Alejandro-Casanova commented 2 months ago

hello,when i ran the code https://github.com/VainF/Torch-Pruning/blob/master/examples/yolov8/yolov8_pruning.py i met the error as follows: Traceback (most recent call last): File "d:/ultralytics-main/prune_v8.py", line 17, in <module> from ultralytics.engine.model import TASK_MAP ImportError: cannot import name 'TASK_MAP' from 'ultralytics.engine.model' (d:\ultralytics-main\ultralytics\engine\model.py) it seems caused by the version of the code of yolov8. but i have trained a model with the newest version of yolov8,I wonder how to solve it.

The problem have been solved.And the same issue can be found in the issues. First,using this line to replace the line 250 in yolov8_pruning.py self.trainer = self.task_map[self.task]['trainer'](overrides=overrides, _callbacks=self.callbacks) next,fix the loss function in ultralytics/ultralytics/utils/loss.py like this: `def bbox_decode(self, anchor_points, pred_dist): """Decode predicted object bounding box coordinates from anchor points and distribution.""" if self.use_dfl: b, a, c = pred_dist.shape # batch, anchors, channels mydevice=torch.device('cuda:0') self.proj=self.proj.to(mydevice) pred_dist = pred_dist.view(b, a, 4, c // 4).softmax(3).matmul(self.proj.type(pred_dist.dtype))

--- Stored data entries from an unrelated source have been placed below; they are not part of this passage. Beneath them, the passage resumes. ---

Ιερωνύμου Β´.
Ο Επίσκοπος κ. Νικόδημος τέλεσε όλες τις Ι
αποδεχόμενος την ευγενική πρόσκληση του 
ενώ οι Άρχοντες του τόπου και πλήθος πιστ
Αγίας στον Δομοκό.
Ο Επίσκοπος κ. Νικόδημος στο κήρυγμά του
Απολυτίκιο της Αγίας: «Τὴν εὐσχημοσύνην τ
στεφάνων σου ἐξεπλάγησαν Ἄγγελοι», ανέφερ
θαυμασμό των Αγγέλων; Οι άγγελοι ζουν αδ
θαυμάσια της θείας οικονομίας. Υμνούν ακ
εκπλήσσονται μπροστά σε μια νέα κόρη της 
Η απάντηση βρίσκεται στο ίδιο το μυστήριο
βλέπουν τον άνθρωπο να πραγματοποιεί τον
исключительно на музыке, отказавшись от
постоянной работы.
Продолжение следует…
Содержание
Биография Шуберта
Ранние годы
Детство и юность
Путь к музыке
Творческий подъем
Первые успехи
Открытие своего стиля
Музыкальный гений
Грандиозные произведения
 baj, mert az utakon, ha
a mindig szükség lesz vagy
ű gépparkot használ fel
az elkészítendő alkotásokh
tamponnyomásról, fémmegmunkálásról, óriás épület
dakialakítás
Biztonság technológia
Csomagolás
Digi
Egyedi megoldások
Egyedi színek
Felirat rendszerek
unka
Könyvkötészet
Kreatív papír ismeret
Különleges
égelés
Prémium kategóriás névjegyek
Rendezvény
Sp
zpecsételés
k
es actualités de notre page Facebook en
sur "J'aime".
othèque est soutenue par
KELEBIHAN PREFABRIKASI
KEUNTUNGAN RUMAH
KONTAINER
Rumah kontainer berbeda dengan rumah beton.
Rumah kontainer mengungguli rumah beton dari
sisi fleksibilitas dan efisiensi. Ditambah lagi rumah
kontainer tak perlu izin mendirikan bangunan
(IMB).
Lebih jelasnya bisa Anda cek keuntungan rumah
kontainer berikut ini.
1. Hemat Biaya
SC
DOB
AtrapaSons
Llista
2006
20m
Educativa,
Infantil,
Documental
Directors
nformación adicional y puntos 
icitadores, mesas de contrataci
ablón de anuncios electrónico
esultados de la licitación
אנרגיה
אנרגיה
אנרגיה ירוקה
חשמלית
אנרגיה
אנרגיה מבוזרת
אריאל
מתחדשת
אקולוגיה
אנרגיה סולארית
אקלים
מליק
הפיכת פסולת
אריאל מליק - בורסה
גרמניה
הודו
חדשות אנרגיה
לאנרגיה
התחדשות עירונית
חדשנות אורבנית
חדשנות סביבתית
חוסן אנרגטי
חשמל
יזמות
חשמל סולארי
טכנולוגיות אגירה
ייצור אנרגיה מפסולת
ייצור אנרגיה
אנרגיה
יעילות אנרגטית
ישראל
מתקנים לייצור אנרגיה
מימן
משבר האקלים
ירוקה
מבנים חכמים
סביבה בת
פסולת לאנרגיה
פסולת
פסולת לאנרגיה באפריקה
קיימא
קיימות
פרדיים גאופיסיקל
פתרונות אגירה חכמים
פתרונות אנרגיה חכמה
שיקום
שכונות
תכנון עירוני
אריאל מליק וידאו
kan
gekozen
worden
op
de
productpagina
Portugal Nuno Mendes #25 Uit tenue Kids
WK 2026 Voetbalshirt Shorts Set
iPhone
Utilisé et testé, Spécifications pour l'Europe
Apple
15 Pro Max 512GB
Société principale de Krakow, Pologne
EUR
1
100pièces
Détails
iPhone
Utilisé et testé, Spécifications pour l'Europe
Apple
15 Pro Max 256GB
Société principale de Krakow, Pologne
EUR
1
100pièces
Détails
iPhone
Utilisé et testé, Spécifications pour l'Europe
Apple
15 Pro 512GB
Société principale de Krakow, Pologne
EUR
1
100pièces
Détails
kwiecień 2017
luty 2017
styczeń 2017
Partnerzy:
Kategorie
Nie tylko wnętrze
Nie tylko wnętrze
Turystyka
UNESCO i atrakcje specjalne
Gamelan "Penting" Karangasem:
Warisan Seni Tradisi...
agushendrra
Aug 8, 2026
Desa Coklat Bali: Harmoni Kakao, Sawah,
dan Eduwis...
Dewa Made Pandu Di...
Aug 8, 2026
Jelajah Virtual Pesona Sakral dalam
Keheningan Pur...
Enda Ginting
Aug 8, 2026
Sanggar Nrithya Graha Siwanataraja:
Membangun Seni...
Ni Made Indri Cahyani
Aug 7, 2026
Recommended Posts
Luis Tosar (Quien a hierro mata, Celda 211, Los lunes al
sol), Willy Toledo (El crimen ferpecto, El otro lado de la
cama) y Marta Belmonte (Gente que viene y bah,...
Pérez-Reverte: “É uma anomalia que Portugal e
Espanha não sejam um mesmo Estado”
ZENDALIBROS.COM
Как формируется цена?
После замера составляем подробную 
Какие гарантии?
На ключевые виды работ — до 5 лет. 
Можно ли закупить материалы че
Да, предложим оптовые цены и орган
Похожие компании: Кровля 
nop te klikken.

        # pred_dist = pred_dist.view(b, a, c // 4, 4).transpose(2,3).softmax(3).matmul(self.proj.type(pred_dist.dtype))
        # pred_dist = (pred_dist.view(b, a, c // 4, 4).softmax(2) * self.proj.type(pred_dist.dtype).view(1, 1, -1, 1)).sum(2)
    return dist2bbox(pred_dist, anchor_points, xywh=False)`

Does anyone know why the loss function has to be modified? Maybe somewhere in the yolov8_pruning script the parameter "proj" is sent back to cpu accidentally?